Today, Karel from Tenkara on the Fly, Joe from Dragon Fly Fishing and I headed up to the west side of Rocky Mountain National Park to fish North Inlet Creek just above Grand Lake. I normally fish the east side of RMNP and haven’t been to the west side in years so today was a real treat. I not only got to go somewhere different, but the fishing, scenery, wildlife, and company were fantastic. Here’s my trip report…
North Inlet Creek is a surprisingly diverse body of water that starts out near the parking lot as a slow, clear, meandering (almost spring-creek like) snake of a stream but then dramatically shape shifts into a wide variety of different forms including riffles, runs, pools, pocket water, and waterfalls. The further you hike up, you never really know what to expect around the next corner and I really liked the challenge of consistently having to read different water types.
The beauty of the creek is framed by gorgeous vistas of mountains and interesting rock formations. I should have taken more pictures as this one doesn’t really do it justice. But we were too focused on getting to the good water to take tourist photos.
Karel was on a mission to catch some Colorado cutthroat on this trip. He thought he hooked one (because he saw the gold flash of a belly on one that got away) but none of us landed anything other than brook trout. It wasn’t a disappointment in my book because not only did we catch tons of brookies, but their colors were stunning! I love the dark backs and red spots circled in blue halos that these high country trout have. And they were pretty cooperative on a dark Kamikaze Kebari. So now, here are a bunch of fish pictures that all look exactly the same. Just be glad I didn’t post all of the 20+ fish I caught today (I know, it’s like baby pictures on Facebook)…
OK, enough. I think you get the idea.
Besides fish, we had some great animal sightings. The first was fox I spotted on the drive in (didn’t have time to get the camera out). But early in our hike, we came across a garter snake. He was right on the trail, sunbathing between two rocks. I have to admit, for a second, potential mamushi kebari body material did cross my mind…
On the way back down, two large moose were just a few feet away from the trail munching on some trees. They were pretty docile, but still. They’re Moose! You can never be too careful so after snapping a few pics, we decided to literally take the high road and hike up and around them putting plenty of distance between us.
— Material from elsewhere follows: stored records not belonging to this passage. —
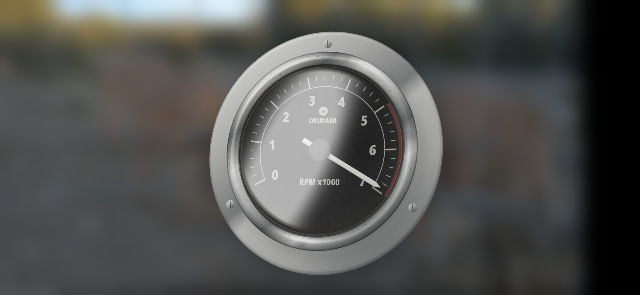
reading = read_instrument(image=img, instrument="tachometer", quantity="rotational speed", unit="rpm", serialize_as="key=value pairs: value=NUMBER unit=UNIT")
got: value=6900 unit=rpm
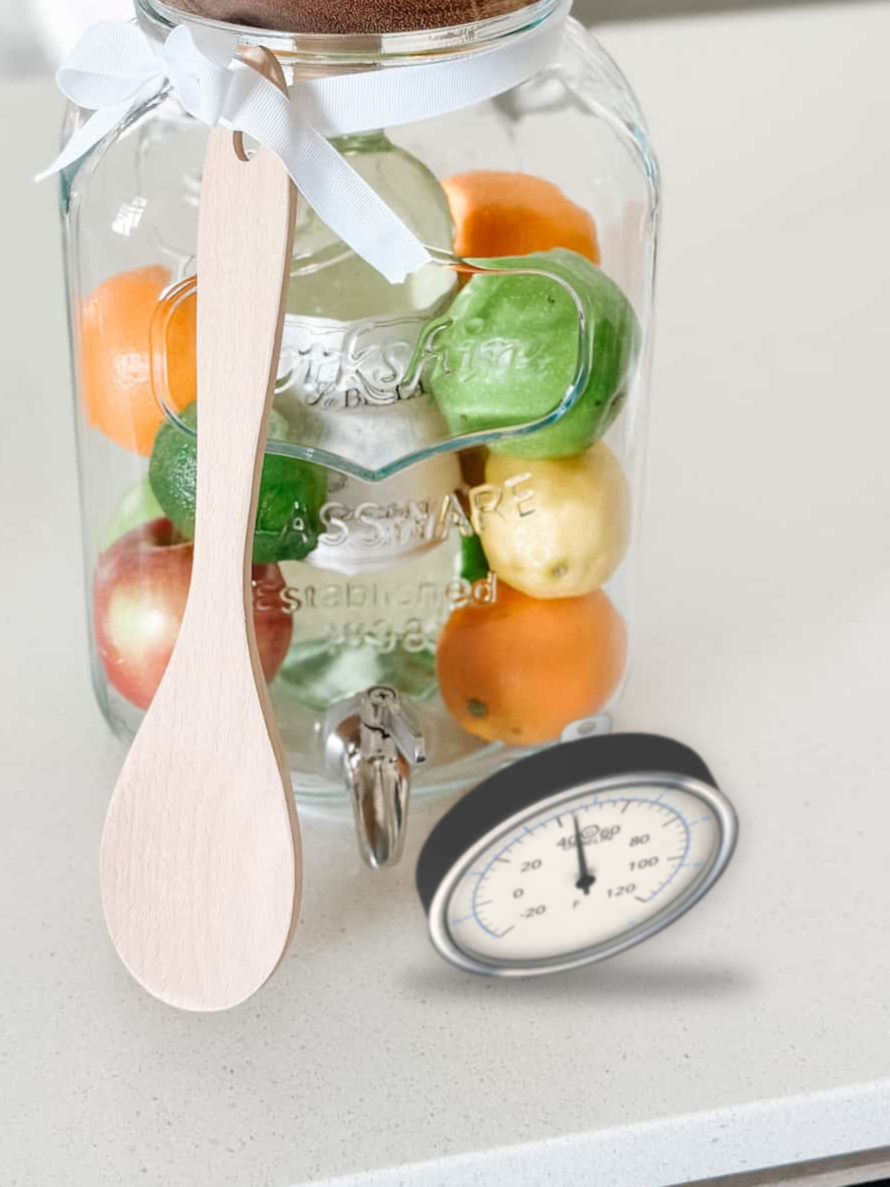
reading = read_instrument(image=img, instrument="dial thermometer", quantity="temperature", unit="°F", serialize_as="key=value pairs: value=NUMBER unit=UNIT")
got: value=44 unit=°F
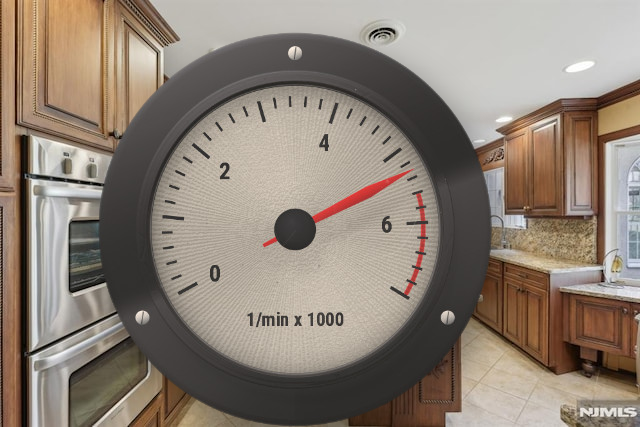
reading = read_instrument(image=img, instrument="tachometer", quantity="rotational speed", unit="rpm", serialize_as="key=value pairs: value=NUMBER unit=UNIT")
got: value=5300 unit=rpm
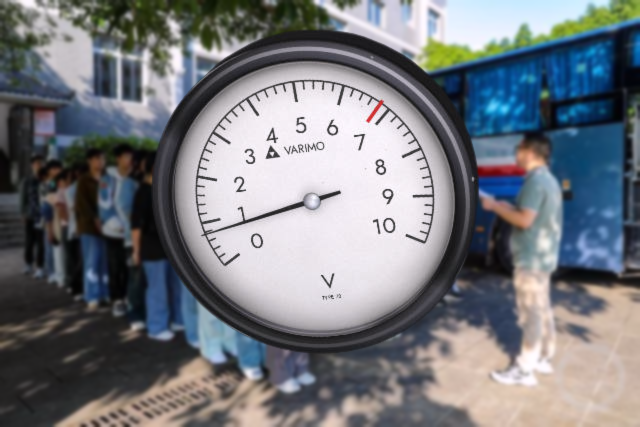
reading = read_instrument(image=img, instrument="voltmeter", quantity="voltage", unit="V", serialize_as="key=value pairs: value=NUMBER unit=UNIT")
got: value=0.8 unit=V
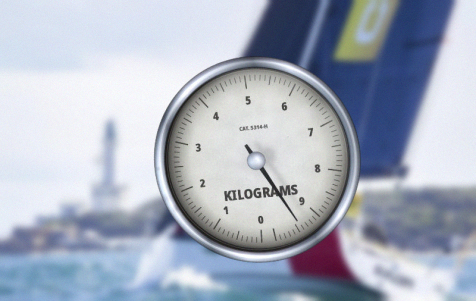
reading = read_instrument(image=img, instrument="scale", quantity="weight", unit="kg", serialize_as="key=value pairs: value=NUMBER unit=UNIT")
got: value=9.4 unit=kg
Little did we know, these would be only two of FIVE moose we would see along the trail. Every time I’ve been to the west side of Rocky Mountain National Park, I’ve seen maybe one or two moose, but never five. It was another first that just contributed to an already great day.
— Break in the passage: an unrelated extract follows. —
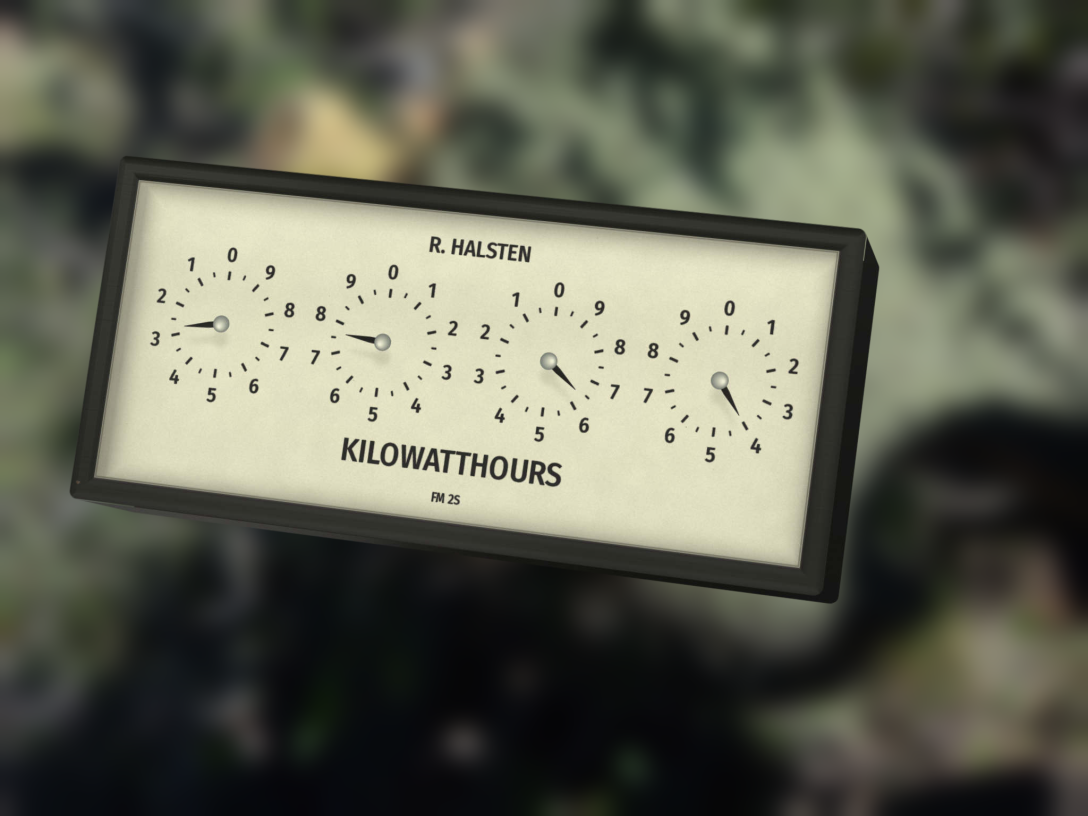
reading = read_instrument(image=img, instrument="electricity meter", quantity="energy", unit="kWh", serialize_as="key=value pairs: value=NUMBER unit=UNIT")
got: value=2764 unit=kWh
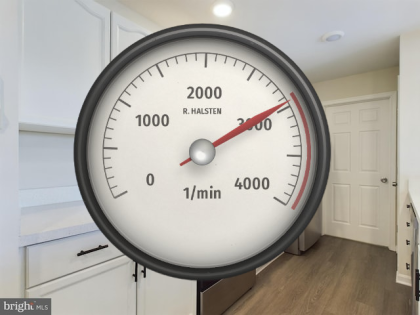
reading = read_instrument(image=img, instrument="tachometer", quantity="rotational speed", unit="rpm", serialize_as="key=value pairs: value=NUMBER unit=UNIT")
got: value=2950 unit=rpm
Here’s a picture of Joe getting in the zone with his 12 ft. Tenkara USA Iwana:
Karel Lansky choosing his next round of ammunition during a brief lunch break:
Moi, using a…wait…WHAT? A VEST? Yep, that’s right. After several years of ditching the vest, I decided to don it once more as a reevaluation of my system. It was an interesting experiment and I’ll have a blog post soon about my findings.
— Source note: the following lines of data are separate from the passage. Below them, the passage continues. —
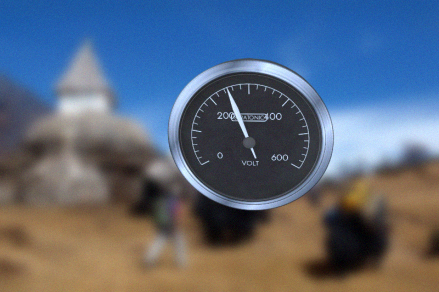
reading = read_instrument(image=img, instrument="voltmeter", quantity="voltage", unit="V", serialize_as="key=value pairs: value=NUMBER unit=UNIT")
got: value=250 unit=V
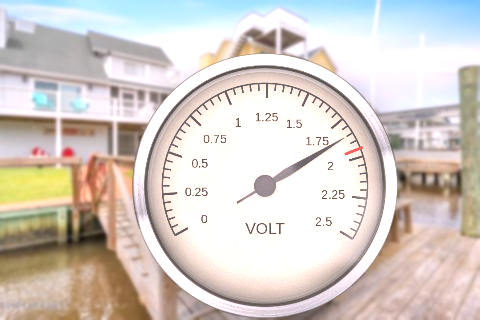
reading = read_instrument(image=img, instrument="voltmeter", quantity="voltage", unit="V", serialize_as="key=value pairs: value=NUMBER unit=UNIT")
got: value=1.85 unit=V
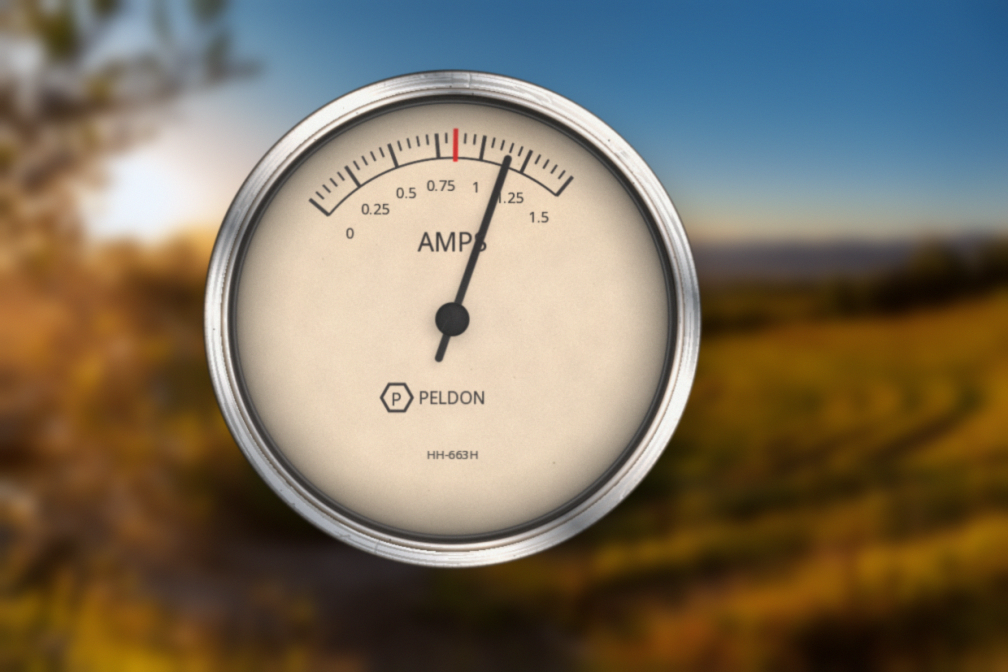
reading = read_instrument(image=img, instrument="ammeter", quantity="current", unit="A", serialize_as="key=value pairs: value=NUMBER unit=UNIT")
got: value=1.15 unit=A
After the almost “too-good-to-be-true” day I had with Paul Vertrees on a secret spring creek last weekend, I honestly wasn’t expecting another one so soon. These things tend to go in cycles. You have a great day, then get skunked, then have a mediocre day, then a good day again and the cycle continues its undulation. But today kind of broke the cycle. Either Ebisu (the Japanese patron of fishermen) is smiling down upon me lately or I’ve just got good karma. Whatever it is, I’ll take it. And I’ll take it with blisters on my feet and a smile on my face.